Bp Jezierski: punktem spotkania z Ukrainą musi być pojednanie, a ono zaczyna się od wybaczenia
Letnia rekrutacja kandydatów do Wyższego Seminarium Duchownego w Elblągu była „mało udana”, zgłosił się tylko jeden kandydat – przyznał w Porannych Pytaniach Radia Elbląg biskup elbląski Jacek Jezierski. Hierarcha odniósł się także do poszukiwania dróg pojednania pomiędzy narodami polskim i ukraińskim.
Poinformował, że we wrześniu możliwy jest kolejny nabór na studia teologiczne, jednak „są to decyzje administracyjne” Uniwersytetu Warmińsko-Mazurskiego w Olsztynie. Według niego, jesienią zwykle zgłaszali się nowi kandydaci, wśród nich uczestnicy Elbląskiej Pielgrzymki Pieszej na Jasną Górę.
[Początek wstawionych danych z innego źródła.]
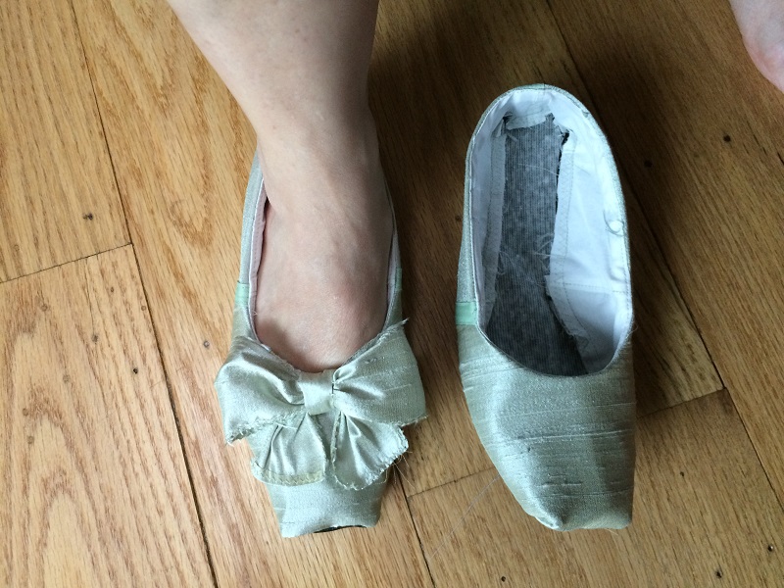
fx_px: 657
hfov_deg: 61.7
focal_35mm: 29
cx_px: 392
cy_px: 294
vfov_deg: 48.2
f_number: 2.2
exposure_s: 1/30
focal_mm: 4.15
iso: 200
Jest to czas po wakacjach, po pielgrzymce pieszej na Jasną Górę i zawsze z tej pielgrzymki ktoś tam zgłaszał się do seminarium. (…) Jeśli by nie było nowych kandydatów, studia podejmie 14 studentów
– powiedział.
Wśród przyczyn spadku liczby kandydatów do kapłaństwa, biskup wymienił pogłębiający się od dekad niż demograficzny w Polsce, wyjazdy do pracy za granicę, możliwość wyboru wielu atrakcyjnych kierunków studiów, ale też przypadki nadużyć duchownych wobec osób małoletnich.
Trzeba też wskazać na inne przyczyny, jak krytyka stanu duchownego w związku z nadużyciami wobec małoletnich, wreszcie taką przyczyną jest zapewne też kultura masowa, która posiada charakter horyzontalny, raczej zamknięty na świat wartości duchowych
– ocenił biskup Jacek Jezierski.
Elbląskie seminarium zostało utworzone 1 października 1992 roku przez pierwszego biskupa elbląskiego Andrzeja Śliwińskiego. Liczba jego studentów systematycznie spada. Jeszcze w roku akademickim 2013-2014 studiowało w nim 39 osób, a w roku akademickim 2017-2018 32 osoby.
Relacje polsko-ukraińskie
Ordynariusz elbląski uważa, że jako Kościół i jako chrześcijanie musimy szukać dobrych relacji z chrześcijanami w Ukrainie.
Relacje z Ukrainą będziemy budować przez następne dziesięciolecia i trzeba je budować na jakichś sensowny fundamentach. Punktem spotkania z Ukrainą musi być pojednanie, a ono zaczyna się od wybaczenia. (…) Trzeba zrezygnować z postawy nienawiści agresji, także wobec winowajców, którzy dokonali strasznych zbrodni na naszych najbliższych
– powiedział.
Odnosząc się do ludobójstwa dokonanego przez ukraińskich nacjonalistów na niewinnych Polakach, biskup podkreślał, że „nasz naród, poszczególne rodziny i osoby mają swoje prawa wobec zmarłych, wobec ofiar Rzezi Wołyńskiej, prawo do odnalezienia zmarłych, zamordowanych, do ekshumacji, do godnego pochówku, do upamiętnienia w formie imienia i nazwiska na tabliczce nagrobnej”.
Przekonywał przy tym, że przebaczenie zbrodniarzom nie oznacza, iż niepotrzebne jest „zadośćuczynienie i prawda o przeszłości”.